"""
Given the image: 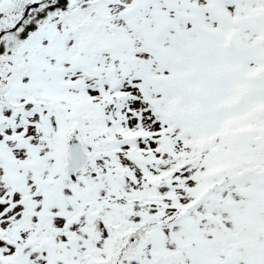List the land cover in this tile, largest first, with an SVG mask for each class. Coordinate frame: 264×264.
I'll use <instances>...</instances> for the list:
<instances>
[{"label":"snow or ice","instance_id":"obj_1","mask_svg":"<svg viewBox=\"0 0 264 264\" xmlns=\"http://www.w3.org/2000/svg\"><path fill=\"white\" fill-rule=\"evenodd\" d=\"M0 264H264V0H0Z\"/></svg>","mask_w":264,"mask_h":264}]
</instances>
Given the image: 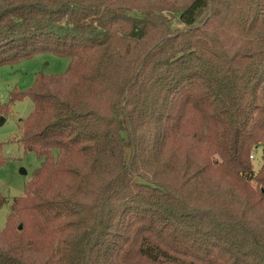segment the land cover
<instances>
[{
    "label": "trees",
    "instance_id": "1",
    "mask_svg": "<svg viewBox=\"0 0 264 264\" xmlns=\"http://www.w3.org/2000/svg\"><path fill=\"white\" fill-rule=\"evenodd\" d=\"M41 53L0 264H264V0H0V67Z\"/></svg>",
    "mask_w": 264,
    "mask_h": 264
},
{
    "label": "rangeland",
    "instance_id": "2",
    "mask_svg": "<svg viewBox=\"0 0 264 264\" xmlns=\"http://www.w3.org/2000/svg\"><path fill=\"white\" fill-rule=\"evenodd\" d=\"M182 28L172 22L173 30ZM68 58L41 53L13 65L0 67V230L5 227L6 216L10 213L13 200L23 197L25 185L32 179V172L39 167L42 159L25 152L21 146L22 125L33 110V103L27 97L10 102L13 92H24L32 87L38 73L61 75L69 65ZM1 106H7L5 110ZM129 151L126 150V159ZM253 174L259 173L263 164V145L253 148L249 156ZM253 188L255 185L252 184Z\"/></svg>",
    "mask_w": 264,
    "mask_h": 264
}]
</instances>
"""
WHAT TO PRODUCE
How many lines above contain the string "label"? Reply with the number alone.

THE RESPONSE
3